For those in dangerous work, risky self-medicating through drugs and alcohol is a way to silence inner pain. Those in sex work frequently use drugs or alcohol. And the young and vulnerable, especially, often fuse to their abusers through trauma bonds and are unable to hold a self-other distinction, making them susceptible to resigning themselves to abuse and violence because they believe they cause them. Without a soul space, they will confuse intimate relationships with bonds formed by violence. They lose the ability to form intimate relationships based on trust and healthy love. Instead of "breaking the Geneva Conventions of the soul," they "lose the conventions of intimacy."
Learning from those who do dangerous work -- even dangerous work as different as serving in combat or doing sex work -- is vital to better understanding how to cultivate and protect the soul space of those who face terrible choices and grave threats to body and spirit. Knowing that, when we are trapped in terrible extremities of experience, we are not just helpless victims, but agents of our own souls can be life-saving knowledge when danger dominates our lives.

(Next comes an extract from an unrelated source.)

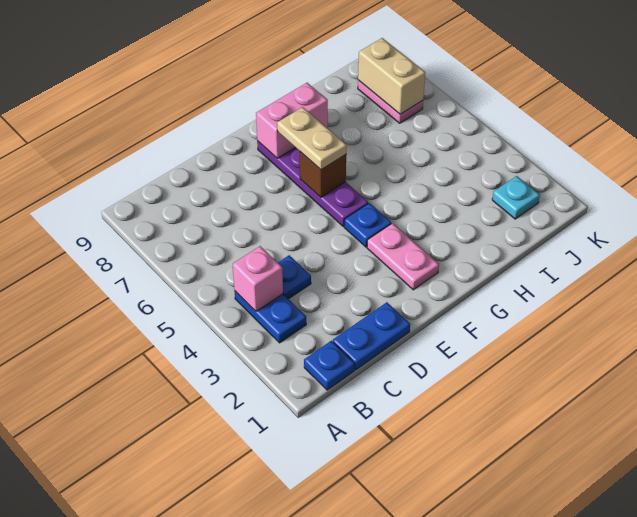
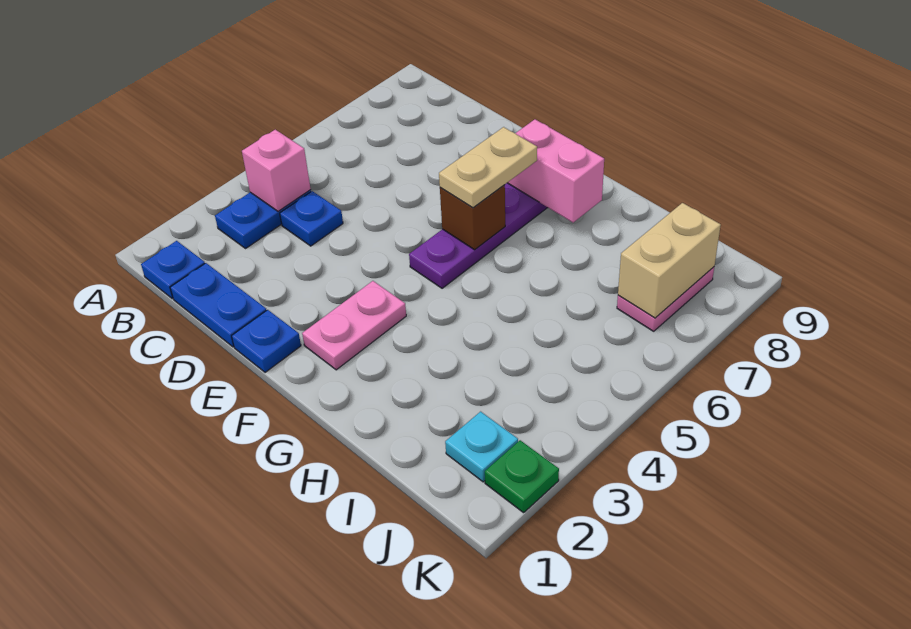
blue plate F4 level 1 -> blue plate E1 level 1
none -> green plate K2 level 1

Americans believe our society is becoming increasingly dangerous, with gun violence, militarization of police forces, devastations from the sudden, violent effects of climate change, and perceived threats from global disease pandemics or terrorism. A recent Centers for Disease Control report shows an alarming trend of increased suicide.
The spiritual crisis of moral injury comes from having to make moral choices in the midst of existential dilemmas. Dangerous work is traumatizing, and those who have done it can teach us much about how people do or do not survive it spiritually. Such knowledge matters to them, and to all of us.
It is becoming clearer that cultivating "soul space" outside oppressive systems is a way to survive and an important mode of spiritual resistance for individuals and societies.